Though the new budget requires voucher schools to administer Wisconsin’s third-grade reading test, Healy said the Milwaukee Department of Public Instruction (DPI) does not require this of public schools. In fact, the test might not even exist. DPI officials could not be reached for comment.

As a result of this new legislation, “all schools will be required to take money away from children and classrooms to pay for new reporting requirements and bureaucratic red tape,” Healy said. “And opponents of the voucher movement will try to replicate this bureaucratic morass anywhere there is any form of educational freedom.”

Danger in Federal Money

Though MPS budgets were cut by 1 percent, the district is expected to receive more than $100 million in federal stimulus funds over the next two years, according to a recent report from McKinsey & Co, a global management consulting firm commissioned by Doyle and Milwaukee Mayor Tom Barrett to review MPS’s management practices and academic outcomes.
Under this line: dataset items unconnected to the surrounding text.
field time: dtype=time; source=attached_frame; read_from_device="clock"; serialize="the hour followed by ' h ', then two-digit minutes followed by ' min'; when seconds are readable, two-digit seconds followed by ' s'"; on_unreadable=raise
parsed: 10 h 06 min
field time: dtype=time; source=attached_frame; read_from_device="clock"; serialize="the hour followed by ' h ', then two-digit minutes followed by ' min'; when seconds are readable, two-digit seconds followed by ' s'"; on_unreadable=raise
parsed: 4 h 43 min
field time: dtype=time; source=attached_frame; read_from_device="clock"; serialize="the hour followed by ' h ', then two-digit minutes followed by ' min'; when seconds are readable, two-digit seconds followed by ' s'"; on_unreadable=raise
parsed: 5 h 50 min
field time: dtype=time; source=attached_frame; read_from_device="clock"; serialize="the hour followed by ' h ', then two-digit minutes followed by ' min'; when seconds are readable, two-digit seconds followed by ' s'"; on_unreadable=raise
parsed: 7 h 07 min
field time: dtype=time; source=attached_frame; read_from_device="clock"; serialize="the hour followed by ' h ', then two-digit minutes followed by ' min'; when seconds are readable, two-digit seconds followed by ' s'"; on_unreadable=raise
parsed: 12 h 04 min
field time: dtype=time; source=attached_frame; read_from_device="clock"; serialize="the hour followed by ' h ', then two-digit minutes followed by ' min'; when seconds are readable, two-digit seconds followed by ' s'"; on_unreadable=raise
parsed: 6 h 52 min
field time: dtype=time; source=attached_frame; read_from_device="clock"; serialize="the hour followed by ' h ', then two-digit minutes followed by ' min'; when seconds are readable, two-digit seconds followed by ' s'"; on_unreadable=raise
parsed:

“These new funds will provide an unparalleled opportunity to invest in reforms that improve student achievement, and may help to temporarily alleviate some of MPS’s budget pressures,” the McKinsey authors wrote. “However, these funds are temporary and must be invested carefully and strategically. If careful planning and caution are not used when allocating these recovery funds, the district’s financial shortfall will be much worse in two years when the funds are scheduled to expire.”

Dr. Andrew Neumann, president of HOPE Christian Schools in Milwaukee, said in a June 2 press release from the Institute for Justice, “I can understand that our economy is requiring drastic measures to make budgets balance these days. It will, however, be extremely difficult for me to explain to our teachers and families why, after their incredibly hard work and great performance this year, we have to reduce our budgets by more than $100,000 while others are getting a raise.”

Corrina Jennings ([email protected]) writes from San Jose, California.